Data in this exercise
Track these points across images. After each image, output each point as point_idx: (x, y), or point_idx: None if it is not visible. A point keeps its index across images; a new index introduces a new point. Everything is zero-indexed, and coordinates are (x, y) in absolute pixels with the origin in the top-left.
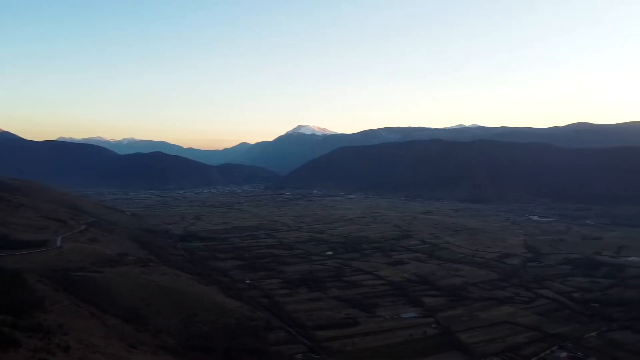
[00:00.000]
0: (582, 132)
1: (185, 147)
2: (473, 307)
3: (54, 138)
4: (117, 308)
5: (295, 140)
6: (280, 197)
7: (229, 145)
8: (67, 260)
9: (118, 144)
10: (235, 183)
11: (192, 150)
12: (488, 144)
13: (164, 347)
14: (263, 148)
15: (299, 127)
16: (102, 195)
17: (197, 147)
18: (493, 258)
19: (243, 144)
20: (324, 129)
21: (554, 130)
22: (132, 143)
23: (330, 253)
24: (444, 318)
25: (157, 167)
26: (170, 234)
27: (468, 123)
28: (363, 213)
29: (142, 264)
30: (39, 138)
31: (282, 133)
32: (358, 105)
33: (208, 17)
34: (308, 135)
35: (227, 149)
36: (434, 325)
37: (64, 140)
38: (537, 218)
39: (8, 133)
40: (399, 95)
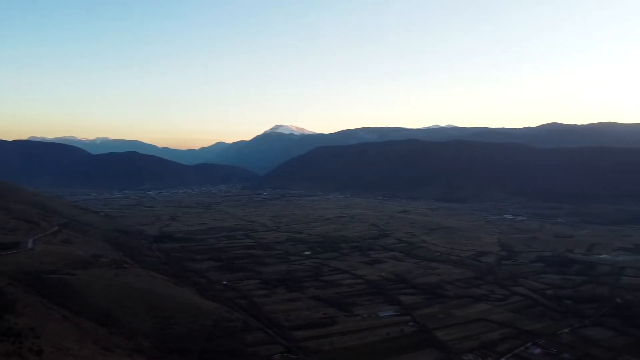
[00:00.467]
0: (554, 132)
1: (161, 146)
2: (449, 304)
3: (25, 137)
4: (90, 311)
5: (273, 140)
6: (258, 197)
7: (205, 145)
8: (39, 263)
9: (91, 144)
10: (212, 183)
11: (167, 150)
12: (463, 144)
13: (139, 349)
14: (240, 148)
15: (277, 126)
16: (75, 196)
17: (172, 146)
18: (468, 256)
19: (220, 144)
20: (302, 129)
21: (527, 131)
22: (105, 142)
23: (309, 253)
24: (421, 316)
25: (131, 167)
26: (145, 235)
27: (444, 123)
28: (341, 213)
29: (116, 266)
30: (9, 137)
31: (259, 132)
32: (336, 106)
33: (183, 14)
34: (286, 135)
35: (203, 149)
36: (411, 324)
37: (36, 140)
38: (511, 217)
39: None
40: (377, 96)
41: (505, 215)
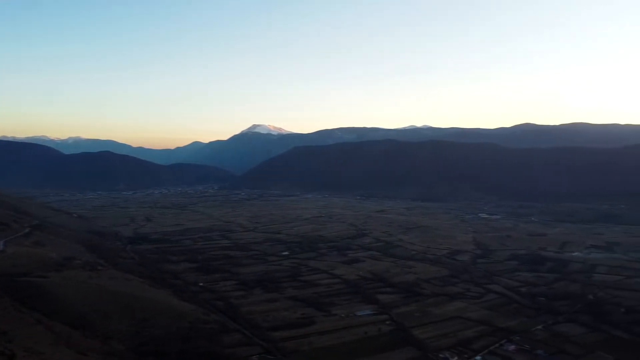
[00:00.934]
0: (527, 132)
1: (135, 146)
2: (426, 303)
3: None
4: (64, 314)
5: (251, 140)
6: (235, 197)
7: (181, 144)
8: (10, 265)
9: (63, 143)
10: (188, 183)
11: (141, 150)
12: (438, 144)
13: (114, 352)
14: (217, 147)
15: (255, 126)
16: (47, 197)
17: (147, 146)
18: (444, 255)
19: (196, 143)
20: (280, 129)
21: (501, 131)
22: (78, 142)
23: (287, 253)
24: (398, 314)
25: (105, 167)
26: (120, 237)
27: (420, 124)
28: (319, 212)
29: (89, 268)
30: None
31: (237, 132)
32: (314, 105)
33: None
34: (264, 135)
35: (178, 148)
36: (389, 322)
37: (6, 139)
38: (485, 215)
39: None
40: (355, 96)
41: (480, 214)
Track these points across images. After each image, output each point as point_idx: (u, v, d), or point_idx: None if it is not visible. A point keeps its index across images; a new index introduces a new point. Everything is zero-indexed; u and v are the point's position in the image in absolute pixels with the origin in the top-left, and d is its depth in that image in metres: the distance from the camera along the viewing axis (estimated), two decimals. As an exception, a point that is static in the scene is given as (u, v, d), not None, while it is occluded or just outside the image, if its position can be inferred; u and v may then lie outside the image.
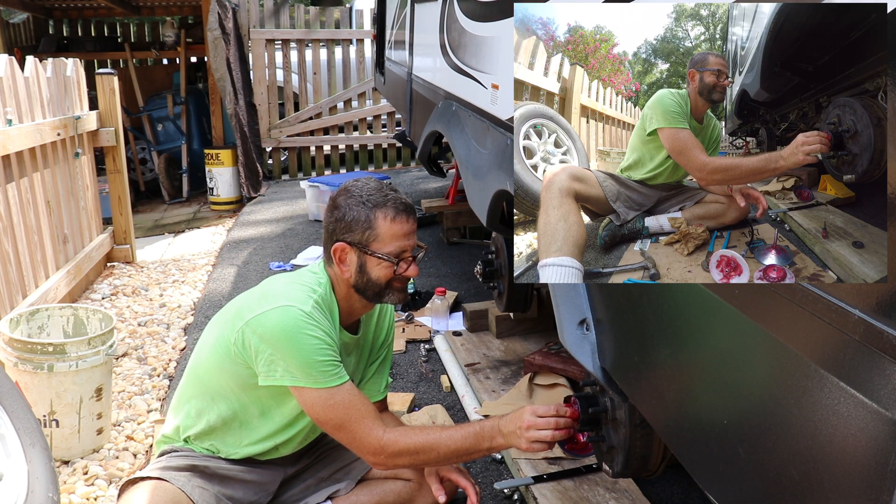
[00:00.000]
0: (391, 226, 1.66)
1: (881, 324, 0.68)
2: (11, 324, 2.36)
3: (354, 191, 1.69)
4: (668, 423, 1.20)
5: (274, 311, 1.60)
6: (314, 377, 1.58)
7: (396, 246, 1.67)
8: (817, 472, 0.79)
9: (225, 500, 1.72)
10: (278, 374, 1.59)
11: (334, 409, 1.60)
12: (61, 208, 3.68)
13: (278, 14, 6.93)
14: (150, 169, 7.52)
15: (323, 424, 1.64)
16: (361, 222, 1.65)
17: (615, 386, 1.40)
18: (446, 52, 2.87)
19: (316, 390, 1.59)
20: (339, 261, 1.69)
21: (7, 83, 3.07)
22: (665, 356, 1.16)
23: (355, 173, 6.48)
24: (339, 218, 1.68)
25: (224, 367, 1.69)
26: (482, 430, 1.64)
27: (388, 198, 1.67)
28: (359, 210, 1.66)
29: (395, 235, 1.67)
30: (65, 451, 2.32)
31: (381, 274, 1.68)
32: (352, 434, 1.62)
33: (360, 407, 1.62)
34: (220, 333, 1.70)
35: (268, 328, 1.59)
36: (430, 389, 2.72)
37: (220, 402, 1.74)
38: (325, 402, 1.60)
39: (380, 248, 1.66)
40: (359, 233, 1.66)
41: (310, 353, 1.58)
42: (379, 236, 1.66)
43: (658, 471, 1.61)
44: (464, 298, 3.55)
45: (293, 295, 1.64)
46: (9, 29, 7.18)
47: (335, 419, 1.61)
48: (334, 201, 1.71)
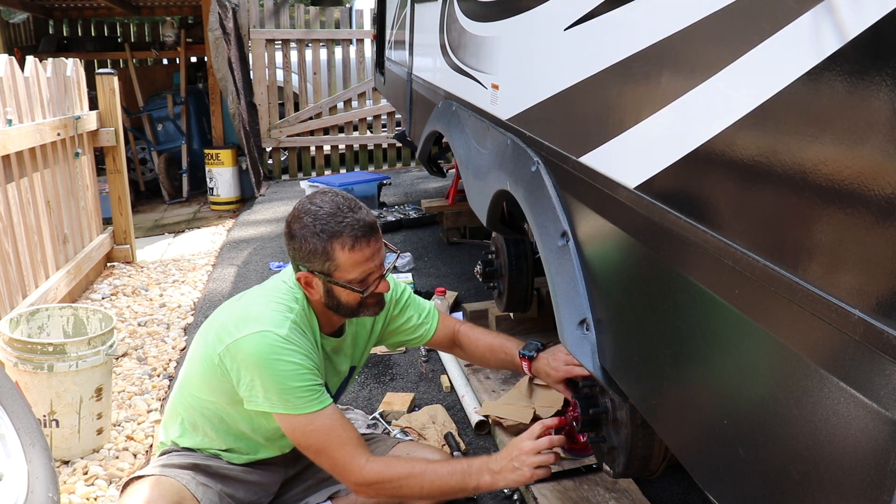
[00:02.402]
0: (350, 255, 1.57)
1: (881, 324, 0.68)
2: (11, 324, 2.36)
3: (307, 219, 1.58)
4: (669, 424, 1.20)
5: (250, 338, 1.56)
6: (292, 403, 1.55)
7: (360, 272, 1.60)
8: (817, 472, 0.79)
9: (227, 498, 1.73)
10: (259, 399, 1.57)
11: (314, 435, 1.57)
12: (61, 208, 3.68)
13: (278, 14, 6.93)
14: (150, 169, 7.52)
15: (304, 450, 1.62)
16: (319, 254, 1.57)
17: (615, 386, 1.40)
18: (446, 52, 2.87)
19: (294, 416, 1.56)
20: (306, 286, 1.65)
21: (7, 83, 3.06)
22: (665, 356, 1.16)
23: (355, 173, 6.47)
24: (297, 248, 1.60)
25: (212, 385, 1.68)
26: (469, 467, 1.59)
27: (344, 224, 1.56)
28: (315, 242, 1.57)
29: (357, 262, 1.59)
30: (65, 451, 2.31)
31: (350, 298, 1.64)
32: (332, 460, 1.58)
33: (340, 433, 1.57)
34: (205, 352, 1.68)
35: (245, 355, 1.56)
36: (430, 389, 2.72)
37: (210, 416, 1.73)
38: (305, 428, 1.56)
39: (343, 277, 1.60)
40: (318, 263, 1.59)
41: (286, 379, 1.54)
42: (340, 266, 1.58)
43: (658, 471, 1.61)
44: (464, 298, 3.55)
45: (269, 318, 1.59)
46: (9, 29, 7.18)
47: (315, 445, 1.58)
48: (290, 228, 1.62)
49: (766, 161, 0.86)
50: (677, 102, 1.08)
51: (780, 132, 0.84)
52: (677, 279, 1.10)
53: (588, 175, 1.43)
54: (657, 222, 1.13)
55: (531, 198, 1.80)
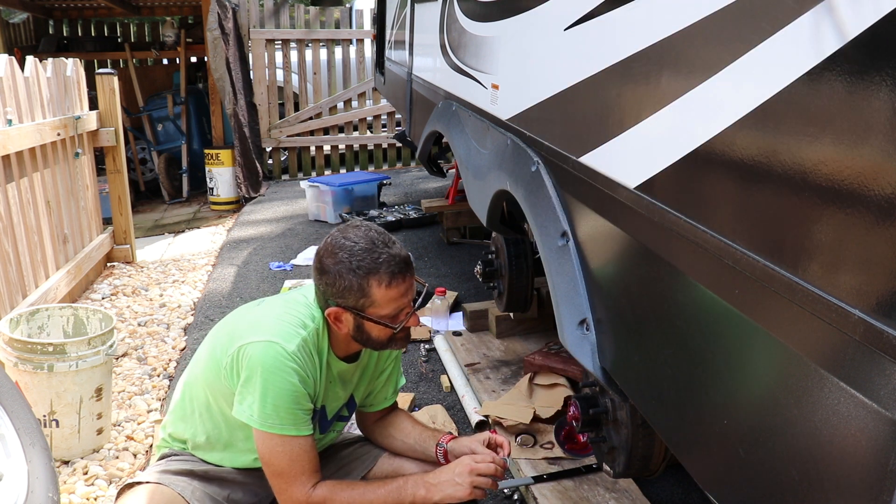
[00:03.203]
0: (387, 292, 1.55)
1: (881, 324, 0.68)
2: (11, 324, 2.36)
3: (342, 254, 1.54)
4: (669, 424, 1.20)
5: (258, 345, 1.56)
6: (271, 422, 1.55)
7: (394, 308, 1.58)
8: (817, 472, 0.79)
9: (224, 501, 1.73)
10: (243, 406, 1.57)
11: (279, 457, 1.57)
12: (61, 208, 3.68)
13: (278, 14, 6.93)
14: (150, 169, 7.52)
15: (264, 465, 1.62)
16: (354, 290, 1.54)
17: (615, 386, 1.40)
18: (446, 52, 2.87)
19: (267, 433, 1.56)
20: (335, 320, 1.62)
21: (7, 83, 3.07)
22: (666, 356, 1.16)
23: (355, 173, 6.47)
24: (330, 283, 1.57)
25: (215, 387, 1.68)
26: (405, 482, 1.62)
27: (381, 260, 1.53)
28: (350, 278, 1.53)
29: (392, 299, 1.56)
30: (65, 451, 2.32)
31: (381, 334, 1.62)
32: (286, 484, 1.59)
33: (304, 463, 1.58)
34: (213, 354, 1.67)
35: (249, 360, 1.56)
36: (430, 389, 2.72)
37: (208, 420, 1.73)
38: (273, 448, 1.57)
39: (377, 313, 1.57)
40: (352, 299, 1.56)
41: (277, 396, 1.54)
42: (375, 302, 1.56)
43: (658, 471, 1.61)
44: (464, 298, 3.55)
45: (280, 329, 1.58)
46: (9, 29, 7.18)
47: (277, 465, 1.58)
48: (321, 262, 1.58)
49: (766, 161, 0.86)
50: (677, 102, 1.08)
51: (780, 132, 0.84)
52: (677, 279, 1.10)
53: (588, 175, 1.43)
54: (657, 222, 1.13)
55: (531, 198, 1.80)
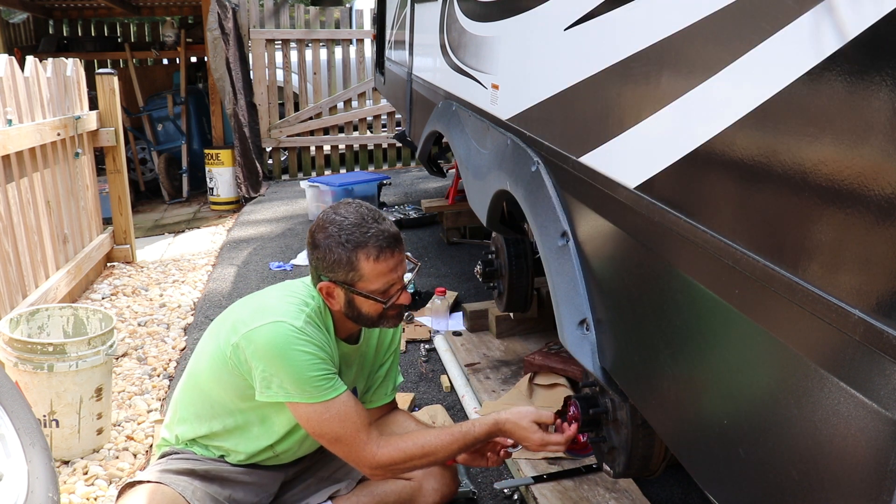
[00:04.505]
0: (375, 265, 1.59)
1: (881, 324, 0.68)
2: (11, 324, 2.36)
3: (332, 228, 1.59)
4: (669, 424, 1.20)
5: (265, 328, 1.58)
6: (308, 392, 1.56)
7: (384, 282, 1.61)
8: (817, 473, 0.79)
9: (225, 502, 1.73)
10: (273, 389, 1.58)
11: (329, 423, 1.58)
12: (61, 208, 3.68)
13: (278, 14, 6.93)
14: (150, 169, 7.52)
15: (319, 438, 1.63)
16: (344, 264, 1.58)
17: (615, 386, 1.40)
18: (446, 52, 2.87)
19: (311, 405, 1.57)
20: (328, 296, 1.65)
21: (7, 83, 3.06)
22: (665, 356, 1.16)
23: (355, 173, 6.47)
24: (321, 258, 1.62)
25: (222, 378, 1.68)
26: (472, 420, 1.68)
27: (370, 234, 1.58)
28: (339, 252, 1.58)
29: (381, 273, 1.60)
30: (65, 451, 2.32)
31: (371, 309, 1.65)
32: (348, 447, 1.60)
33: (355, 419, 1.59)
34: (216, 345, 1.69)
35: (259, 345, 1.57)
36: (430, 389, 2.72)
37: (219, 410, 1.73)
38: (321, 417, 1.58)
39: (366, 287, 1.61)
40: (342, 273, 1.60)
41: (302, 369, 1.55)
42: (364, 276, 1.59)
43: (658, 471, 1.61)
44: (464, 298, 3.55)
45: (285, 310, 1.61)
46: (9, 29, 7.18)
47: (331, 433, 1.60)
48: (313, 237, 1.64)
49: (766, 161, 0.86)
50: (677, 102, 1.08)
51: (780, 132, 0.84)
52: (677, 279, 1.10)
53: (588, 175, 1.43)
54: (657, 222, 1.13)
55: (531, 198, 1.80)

Required action
Without any picture, return exactly the lines of the records above from the first through the line that contains "41: (505, 215)".

Solved problem
Track these points across images. After each image, output each point as point_idx: (x, y), or point_idx: None if it is not visible. A point keeps its index across images; a new index introduces a new point. Everything is zero-indexed, and coordinates are (x, y) in absolute pixels with the origin in the top-left.
[00:00.000]
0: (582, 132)
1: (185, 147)
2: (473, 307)
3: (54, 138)
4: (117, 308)
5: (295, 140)
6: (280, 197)
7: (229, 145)
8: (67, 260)
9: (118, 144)
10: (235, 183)
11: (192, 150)
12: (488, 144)
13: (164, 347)
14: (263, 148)
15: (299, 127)
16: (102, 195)
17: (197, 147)
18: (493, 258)
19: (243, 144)
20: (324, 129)
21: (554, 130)
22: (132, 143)
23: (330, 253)
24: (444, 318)
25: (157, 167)
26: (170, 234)
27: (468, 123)
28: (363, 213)
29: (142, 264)
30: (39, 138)
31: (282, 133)
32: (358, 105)
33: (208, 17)
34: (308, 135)
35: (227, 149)
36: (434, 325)
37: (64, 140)
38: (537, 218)
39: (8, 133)
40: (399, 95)
[00:00.467]
0: (554, 132)
1: (161, 146)
2: (449, 304)
3: (25, 137)
4: (90, 311)
5: (273, 140)
6: (258, 197)
7: (205, 145)
8: (39, 263)
9: (91, 144)
10: (212, 183)
11: (167, 150)
12: (463, 144)
13: (139, 349)
14: (240, 148)
15: (277, 126)
16: (75, 196)
17: (172, 146)
18: (468, 256)
19: (220, 144)
20: (302, 129)
21: (527, 131)
22: (105, 142)
23: (309, 253)
24: (421, 316)
25: (131, 167)
26: (145, 235)
27: (444, 123)
28: (341, 213)
29: (116, 266)
30: (9, 137)
31: (259, 132)
32: (336, 106)
33: (183, 14)
34: (286, 135)
35: (203, 149)
36: (411, 324)
37: (36, 140)
38: (511, 217)
39: None
40: (377, 96)
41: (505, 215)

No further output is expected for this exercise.